By olivia on November 07, 2017
Blog,

Do you run your Restaurant Business or does it run you?

 

Creating the vision and then making the money work…

Running a business is a numbers game, your profits depend on how well you understand the numbers and control the game. Operating a restaurant is no different, understanding the numbers has a direct correlation with either ‘winning’ or ‘losing’.

First you create the vision, then you and your managers work through the actual costs and the gross profit margin needed to make it all work – then set the budget.

A typical restaurant in Auckland makes approximately 8 cents on every dollar of sales (gross sales). Of course, not all restaurants are in the same locality, or serve the same type of food, or have staff on the floor that provide the same level of service. There are restaurants that make more than this and there are those that leak funds like a sieve and chew through whatever equity the owners have (usually their family home). Therefore, it is important to find out what the average gross profit margin is for restaurants within the same geographical areas as yours.

Gross profit is calculated by subtracting food cost and labour cost from gross sales. On average, a restaurant makes about 33% gross profit (GP).  Assuming an item on a menu is selling for $20, that is a GP of $6.60 before you consider the ‘below the line’ expenses that your managers need to control. The challenge for most restaurant owners is trying to work out their expenses as precisely as possible. To calculate the food cost properly a periodic inventory count is essential. When we work with new clients we suggest weekly inventory counts while systems and strategies are put in place. For a more established client who has control over the numbers, a monthly inventory count may be sufficient.

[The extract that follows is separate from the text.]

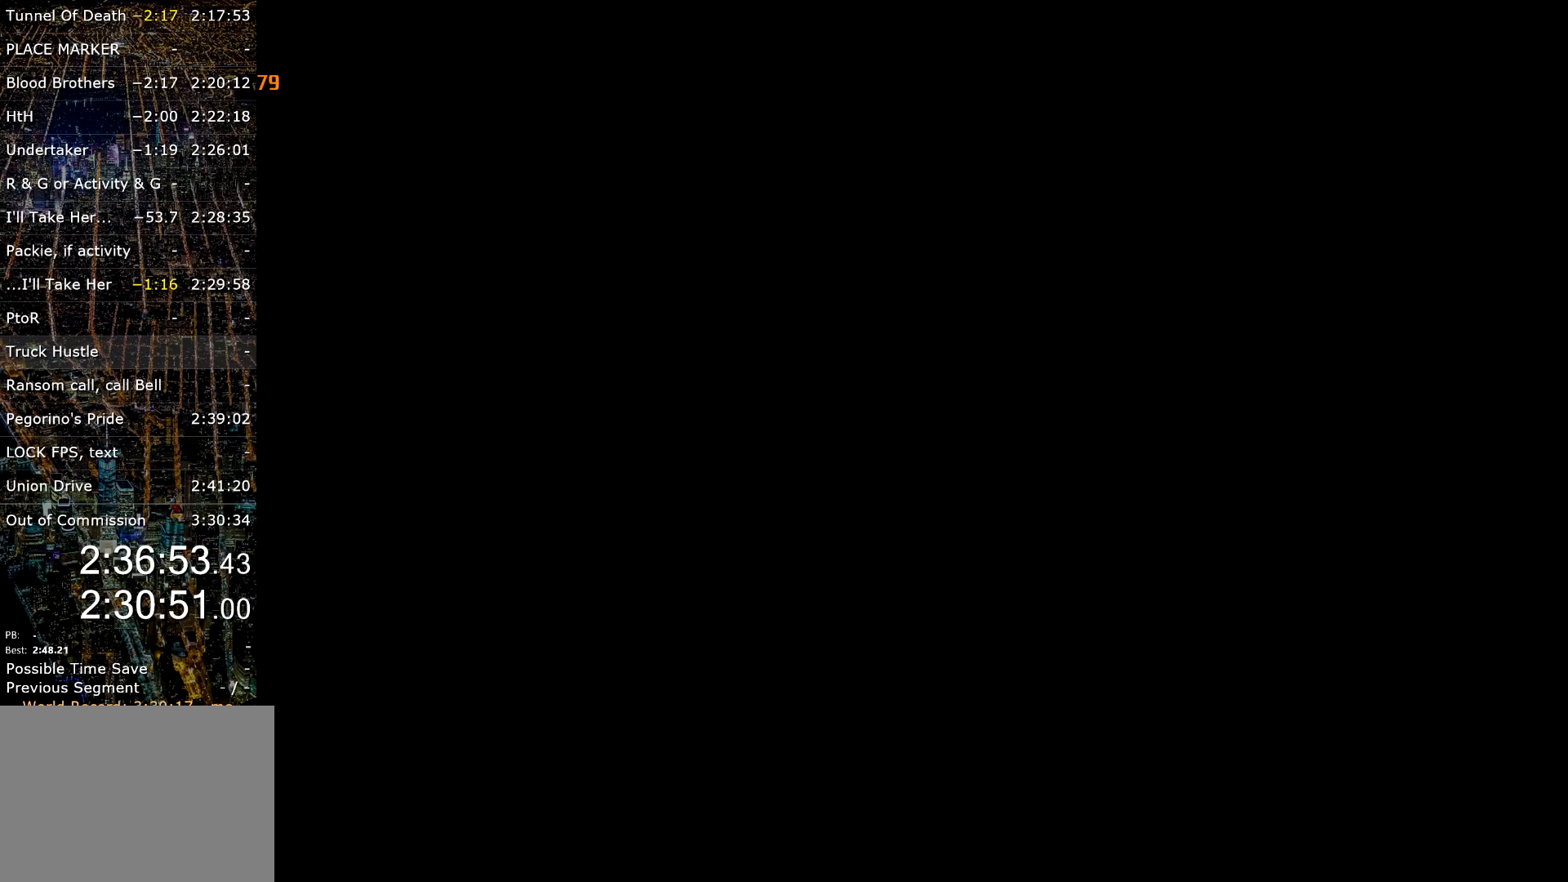
{"keys": [], "mouse": [], "events": []}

To achieve a profit of 8 cents on every dollar of sales we work with our clients to target food cost of 30% and labour cost of 36%. These two expenses are under the direct control of management because they buy products; control wastage, plus hire, train and roster staff. For the manager, these two expenses should be key financial indicators (KPI). The non-financial KPIs being staff retention and optimal rostering, amongst a whole raft of other KPIs. It is important that the KPIs you select are measurable and well-defined.

Achieving the above GP margin depends on two key factors – your willingness to change, and how well your managers ‘buy into the vision’.

Prior to working on a budget, we provide our clients with the resources to calculate the food cost for every dish on their menu. We then develop an annual budget, broken down into monthly targets. These two financial reports establish how the current numbers stack up and what needs to be done to achieve the targeted KPIs. We then proactively help our client and their managers to make changes, with a goal of achieving those numbers.

We work with restaurant owners who know that something needs to change to achieve the results for which they have gone into business but do not know what those changes are supposed to look like.

Our single mission is to help them achieve those results.